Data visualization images
[Start of Attachment]

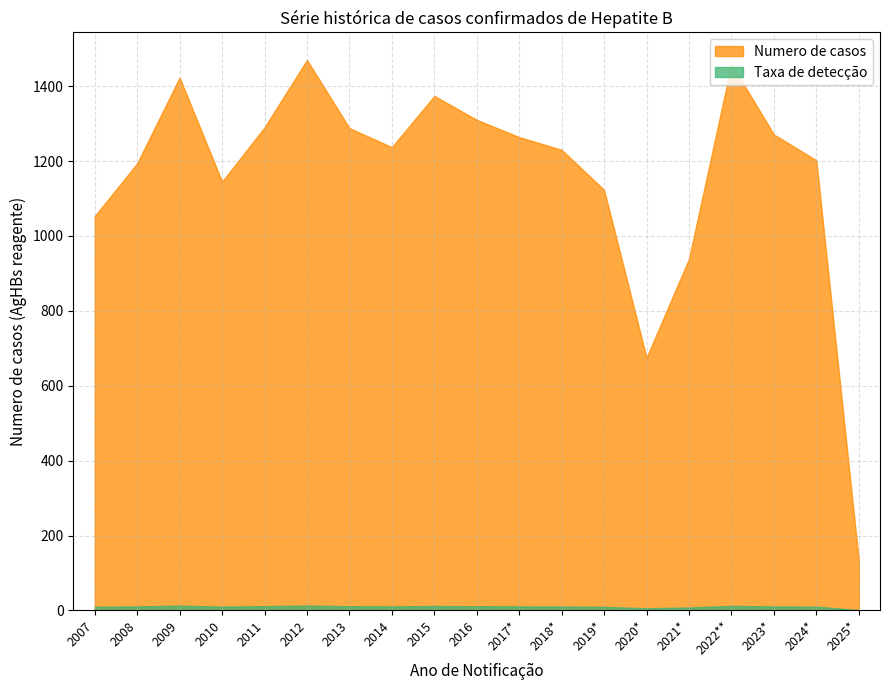

How many lines are shown in the chart?

2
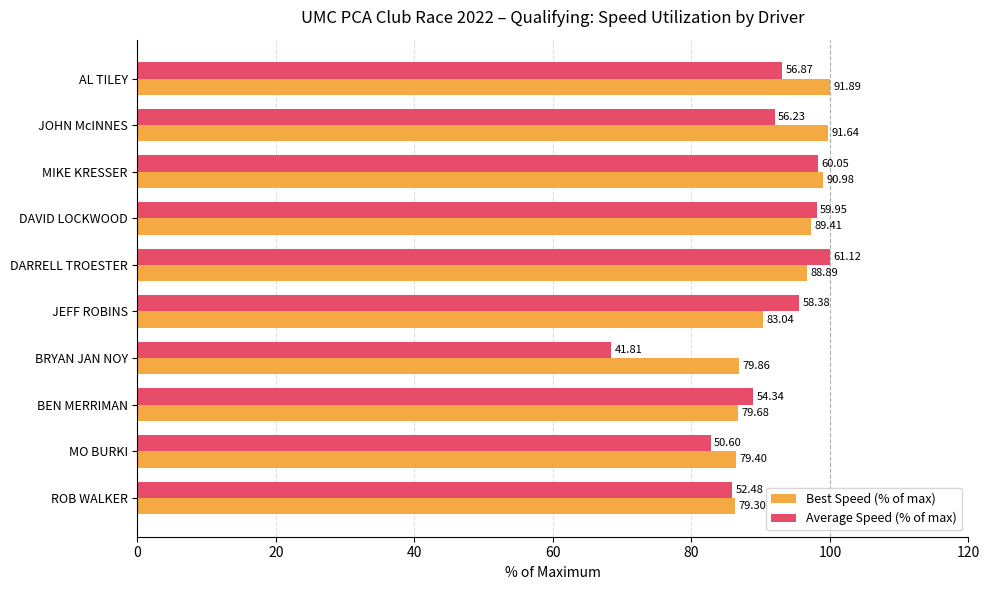

How many values in the Best Speed (% of max) series exceed 96?

5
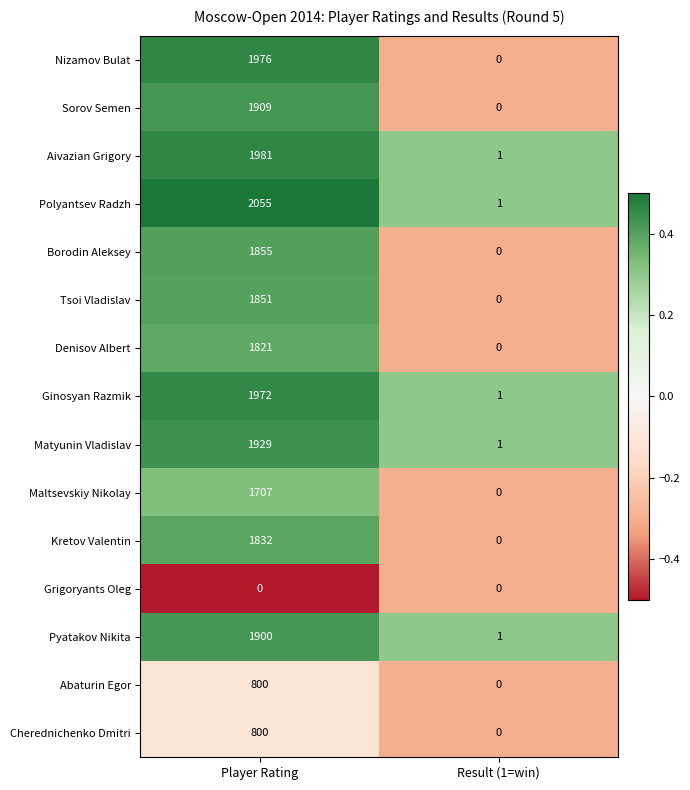

True or false: Ginosyan Razmik has a value of 1 at Result (1=win).

True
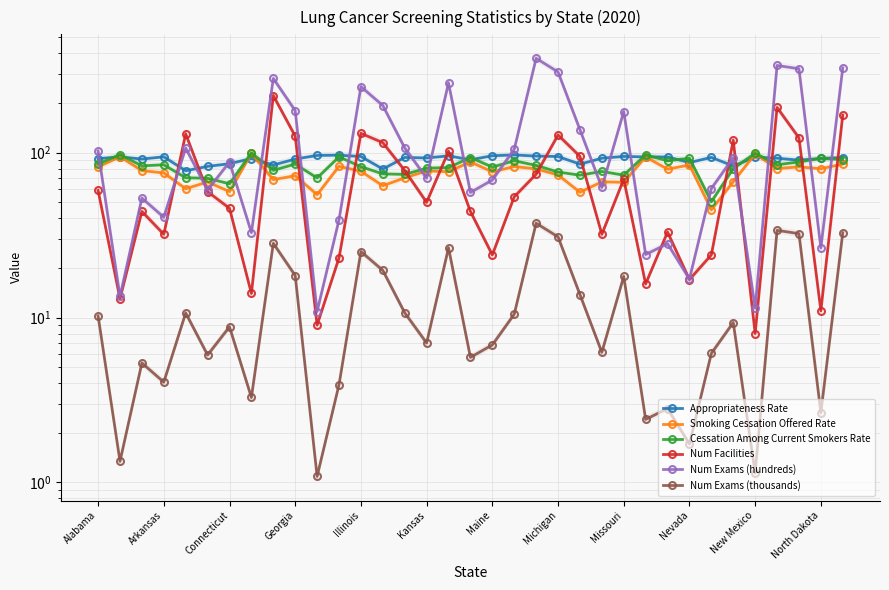

What are all the series names shown in the legend?

Appropriateness Rate, Smoking Cessation Offered Rate, Cessation Among Current Smokers Rate, Num Facilities, Num Exams (hundreds), Num Exams (thousands)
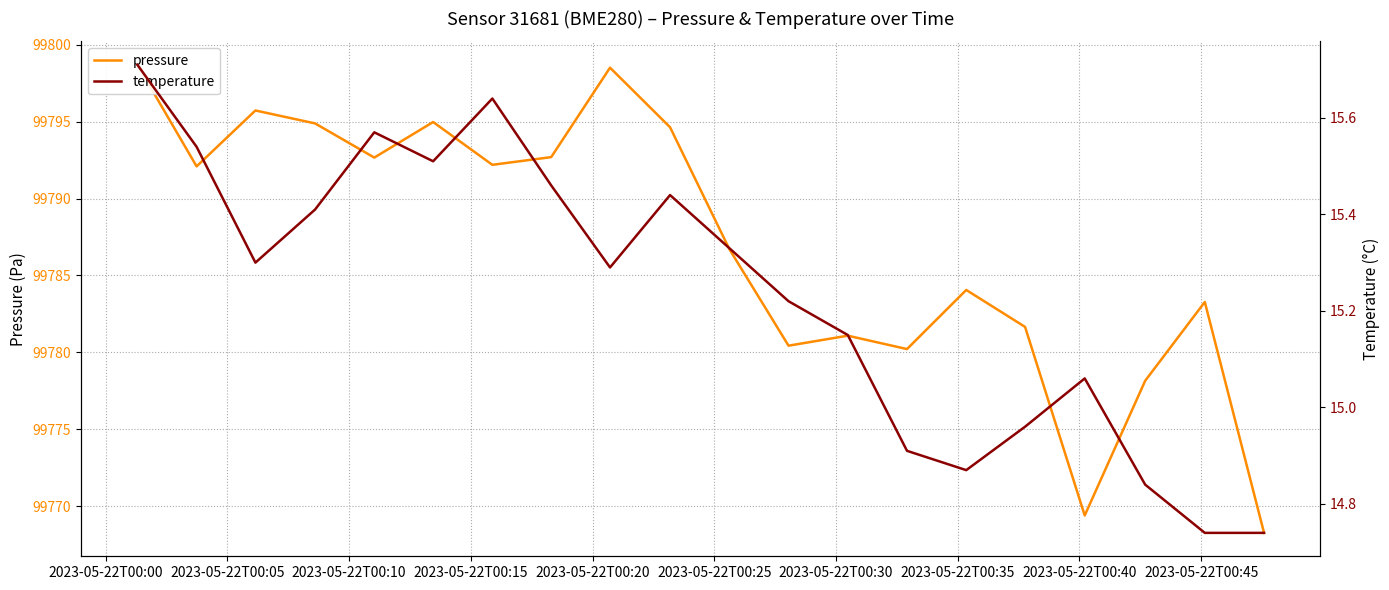

Which series has the largest total across all categories?

pressure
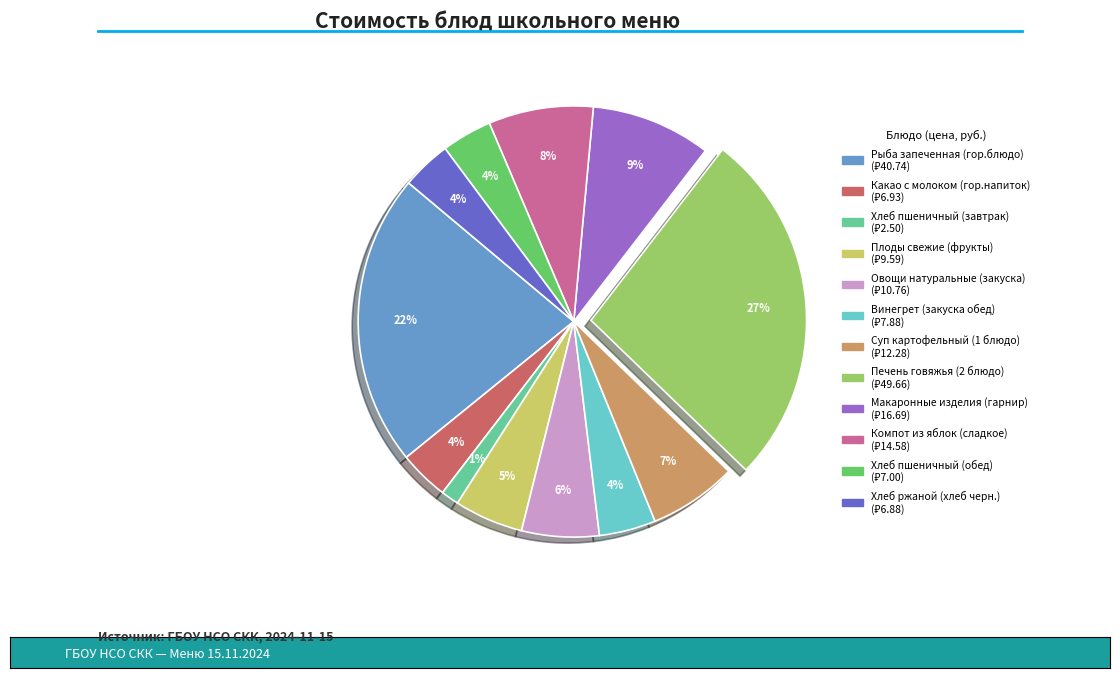

True or false: Хлеб ржаной (хлеб черн.) accounts for 4% of the total.

True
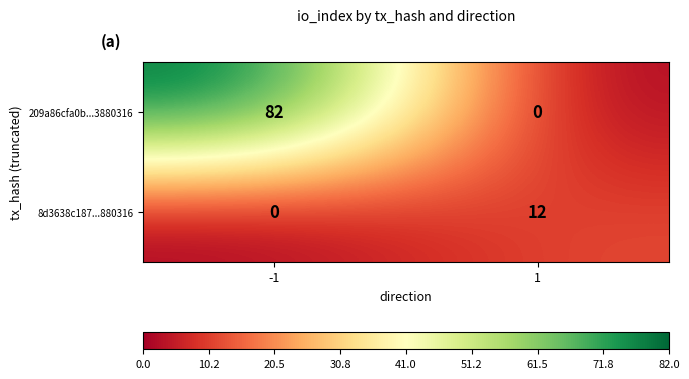

Is it true that 209a86cfa0b...3880316 equals -42 at 1?

False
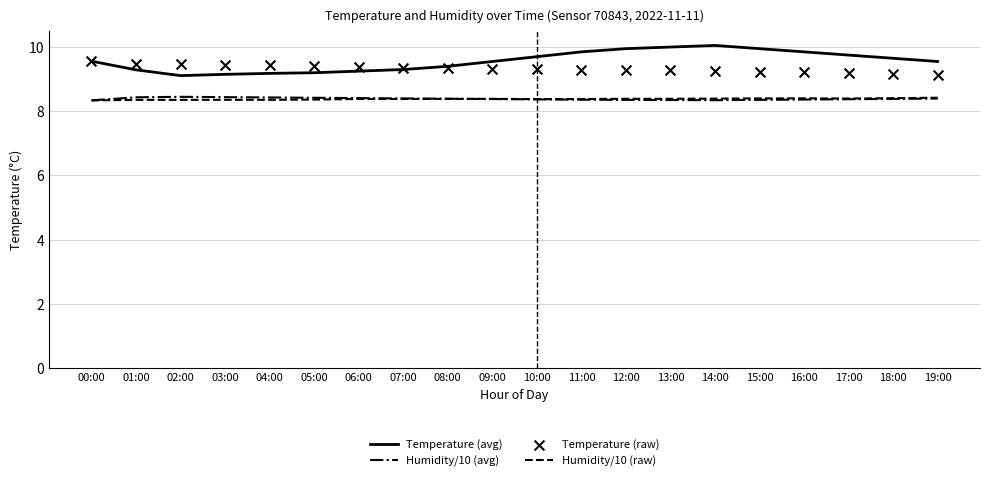

What are all the series names shown in the legend?

Temperature (avg), Humidity/10 (avg), Humidity/10 (raw), Temperature (raw)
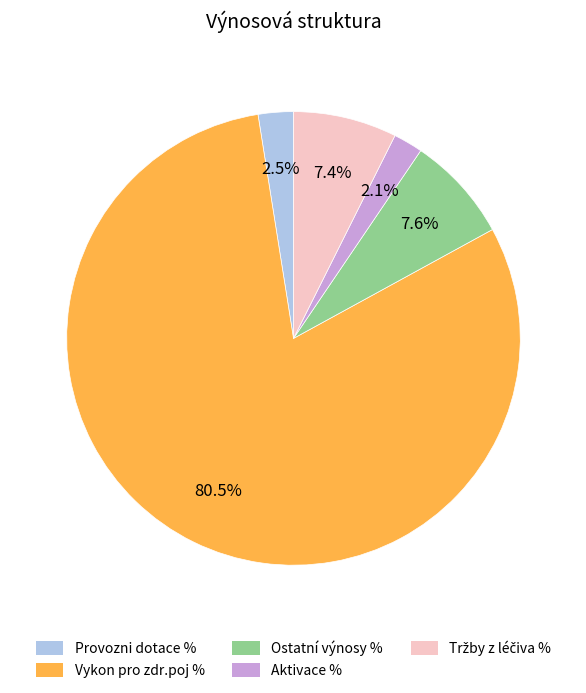

What percentage is the Aktivace % slice, to the nearest percent?

2%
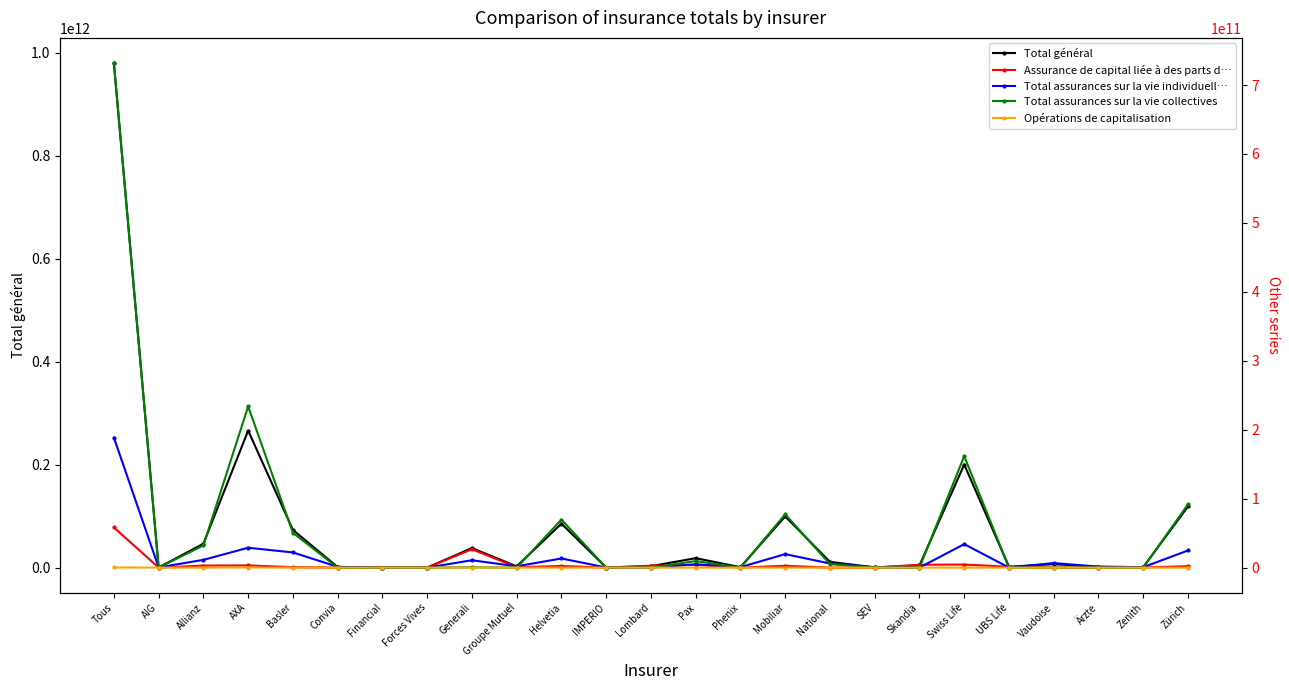

Where is the first local minimum for Total assurances sur la vie collectives?

AIG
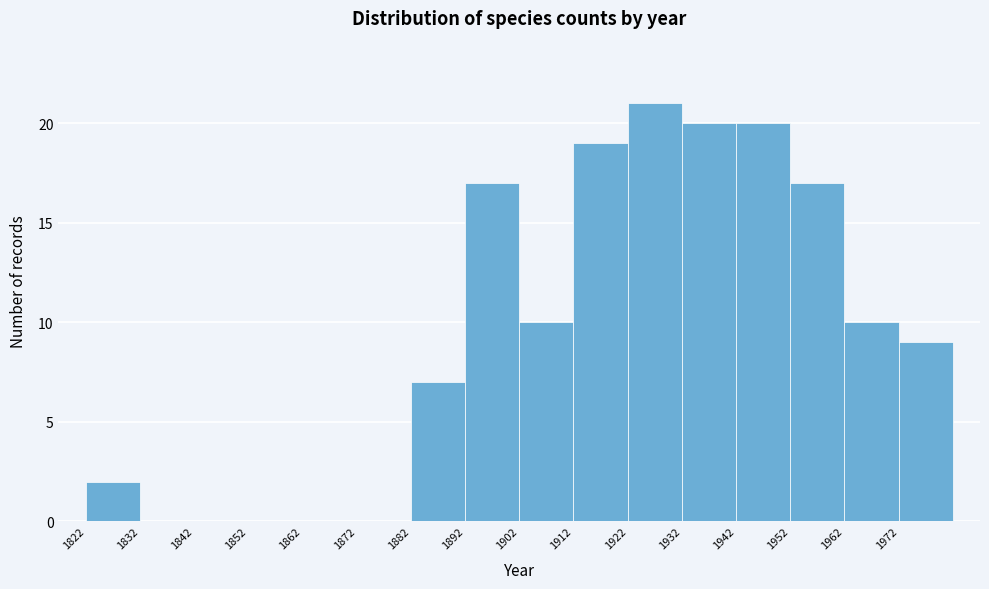

Reading left to right, transcribe this chart: for each bar, give the range it covers on the x-axis and its height. The values are not printed on the chart, so give them approximately, as read against the axis.

1822 to 1832: 2
1832 to 1842: 0
1842 to 1852: 0
1852 to 1862: 0
1862 to 1872: 0
1872 to 1882: 0
1882 to 1892: 7
1892 to 1902: 17
1902 to 1912: 10
1912 to 1922: 19
1922 to 1932: 21
1932 to 1942: 20
1942 to 1952: 20
1952 to 1962: 17
1962 to 1972: 10
1972 to 1982: 9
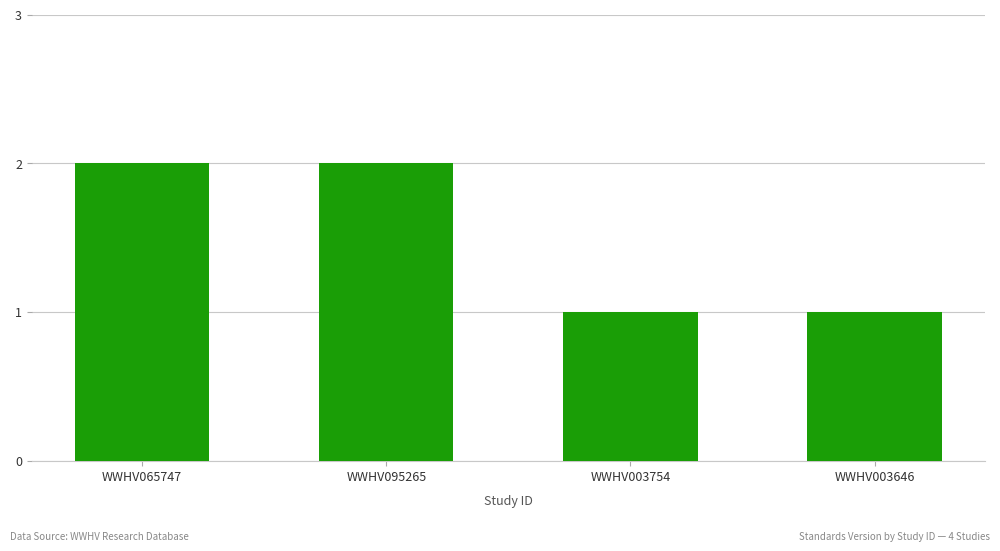

What is the value of the 3rd bar from the left?

1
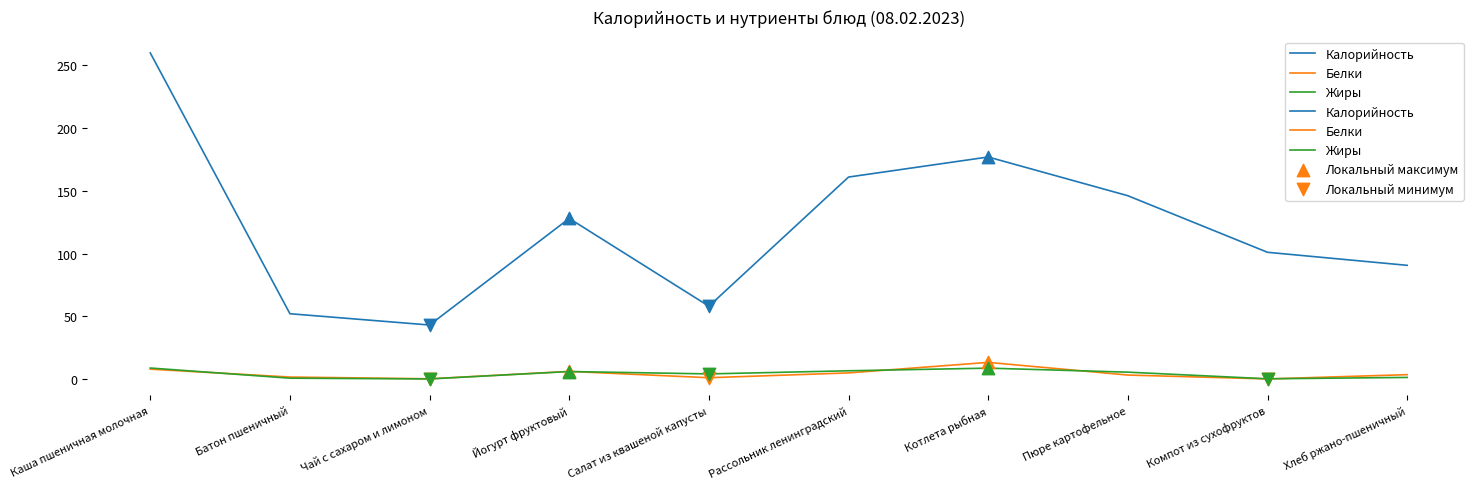

What is the total value across all series at Пюре картофельное?

154.6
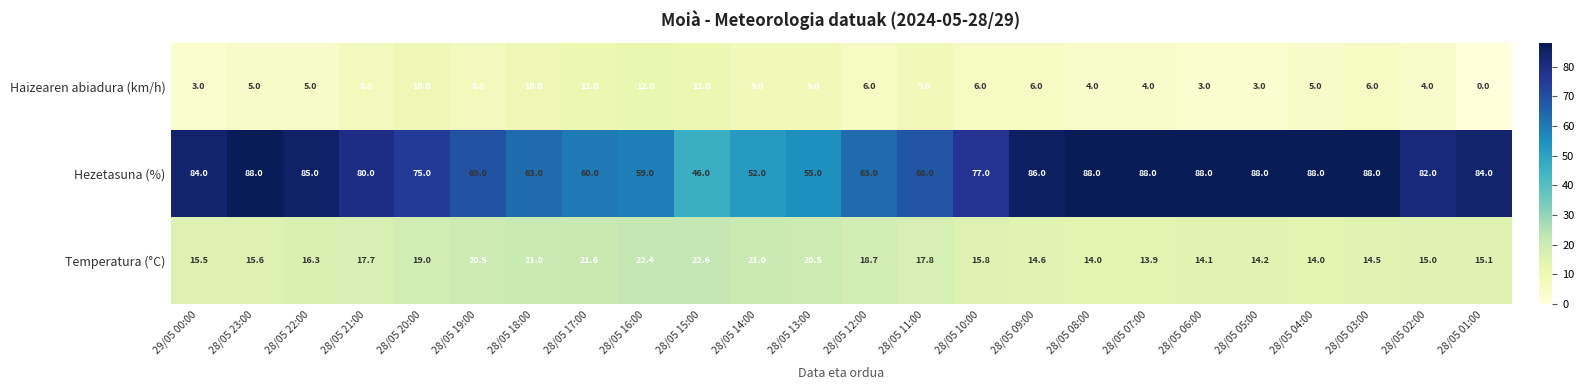

What is the difference between the highest and lowest values at 28/05 07:00?

84.0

[End of Attachment]

Count the lines in the material above that contain the word "series", and reply with the number only.

5